START DATA TO EXAMINE

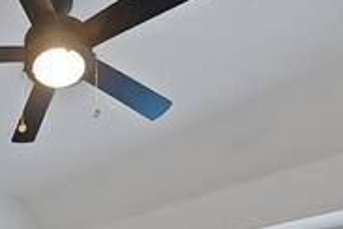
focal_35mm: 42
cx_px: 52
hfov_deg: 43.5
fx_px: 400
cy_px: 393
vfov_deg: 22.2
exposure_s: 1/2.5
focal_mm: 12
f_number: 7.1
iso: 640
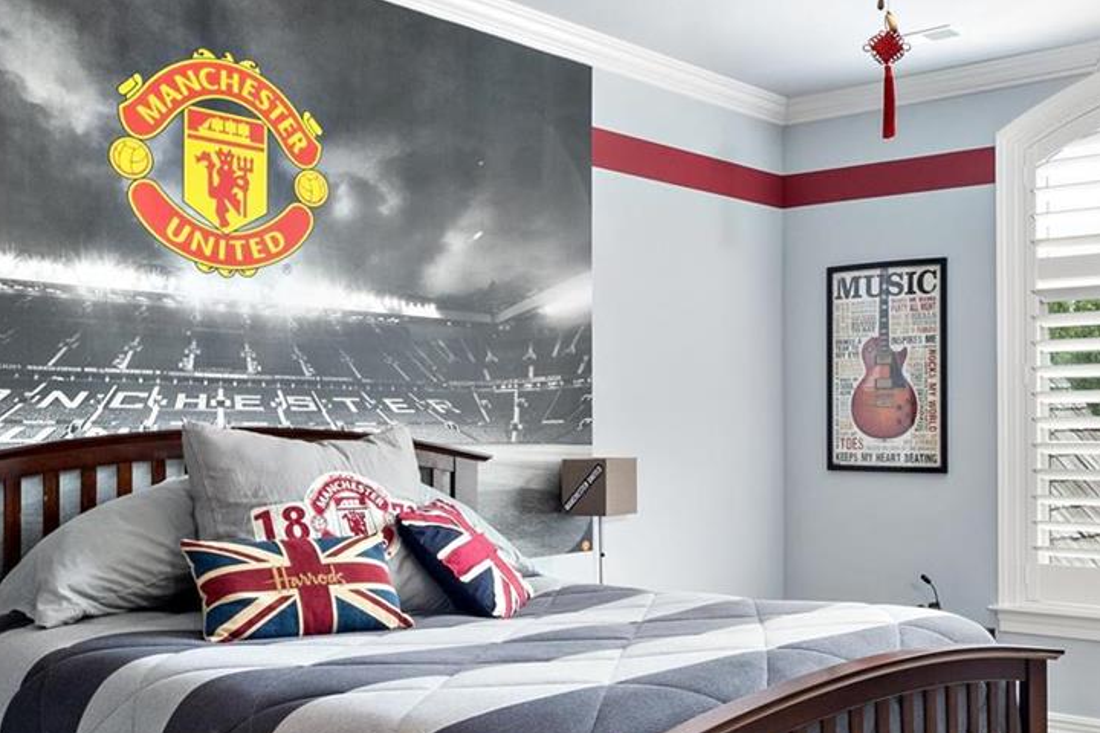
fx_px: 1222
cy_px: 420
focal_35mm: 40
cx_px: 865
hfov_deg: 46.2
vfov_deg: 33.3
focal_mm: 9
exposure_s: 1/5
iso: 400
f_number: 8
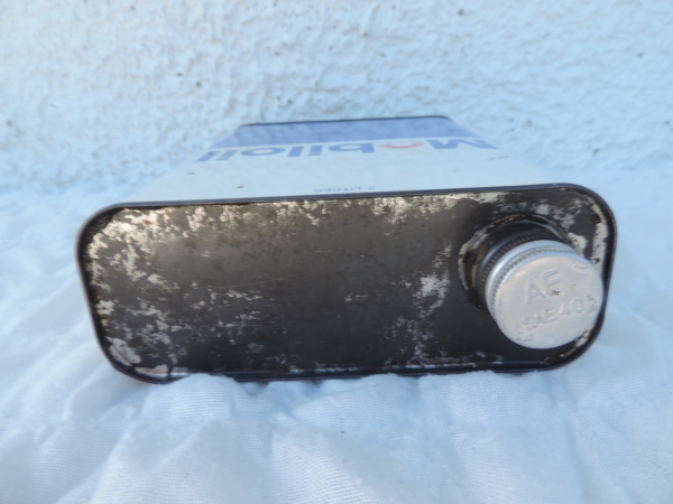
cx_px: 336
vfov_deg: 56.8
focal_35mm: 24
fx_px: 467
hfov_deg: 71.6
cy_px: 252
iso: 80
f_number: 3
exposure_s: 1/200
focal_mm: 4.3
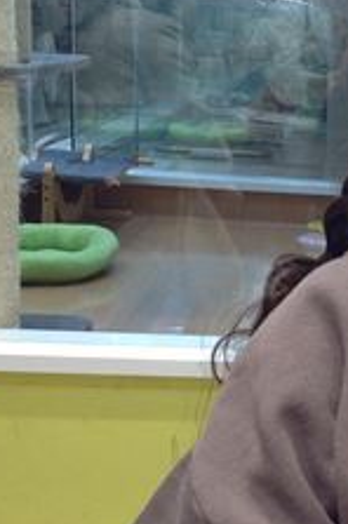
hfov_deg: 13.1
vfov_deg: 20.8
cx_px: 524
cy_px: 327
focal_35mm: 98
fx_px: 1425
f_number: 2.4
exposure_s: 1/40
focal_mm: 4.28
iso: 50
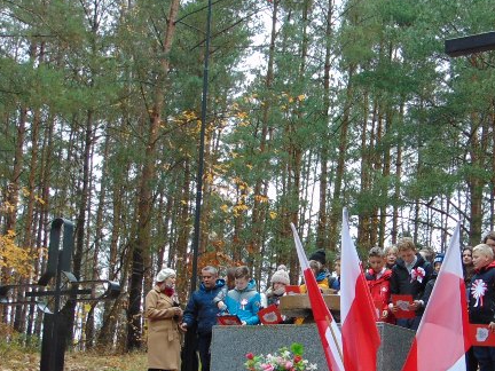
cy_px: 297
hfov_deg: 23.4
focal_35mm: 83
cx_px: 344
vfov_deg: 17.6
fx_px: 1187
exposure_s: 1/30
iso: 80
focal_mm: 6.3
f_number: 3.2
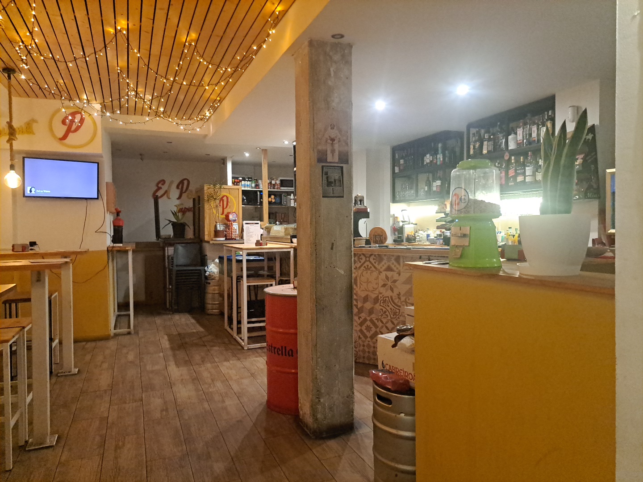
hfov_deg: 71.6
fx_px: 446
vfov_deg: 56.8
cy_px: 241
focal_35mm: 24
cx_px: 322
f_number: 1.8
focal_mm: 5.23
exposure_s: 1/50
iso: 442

END DATA TO EXAMINE

_TRY IT_
Starting with the line that holds "focal_mm: 4.3", print each line through the last one of the data exactly as written, but do not include the pictures.

_COMPLETED TASK_
focal_mm: 4.3
hfov_deg: 13.1
vfov_deg: 20.8
cx_px: 524
cy_px: 327
focal_35mm: 98
fx_px: 1425
f_number: 2.4
exposure_s: 1/40
focal_mm: 4.28
iso: 50
cy_px: 297
hfov_deg: 23.4
focal_35mm: 83
cx_px: 344
vfov_deg: 17.6
fx_px: 1187
exposure_s: 1/30
iso: 80
focal_mm: 6.3
f_number: 3.2
hfov_deg: 71.6
fx_px: 446
vfov_deg: 56.8
cy_px: 241
focal_35mm: 24
cx_px: 322
f_number: 1.8
focal_mm: 5.23
exposure_s: 1/50
iso: 442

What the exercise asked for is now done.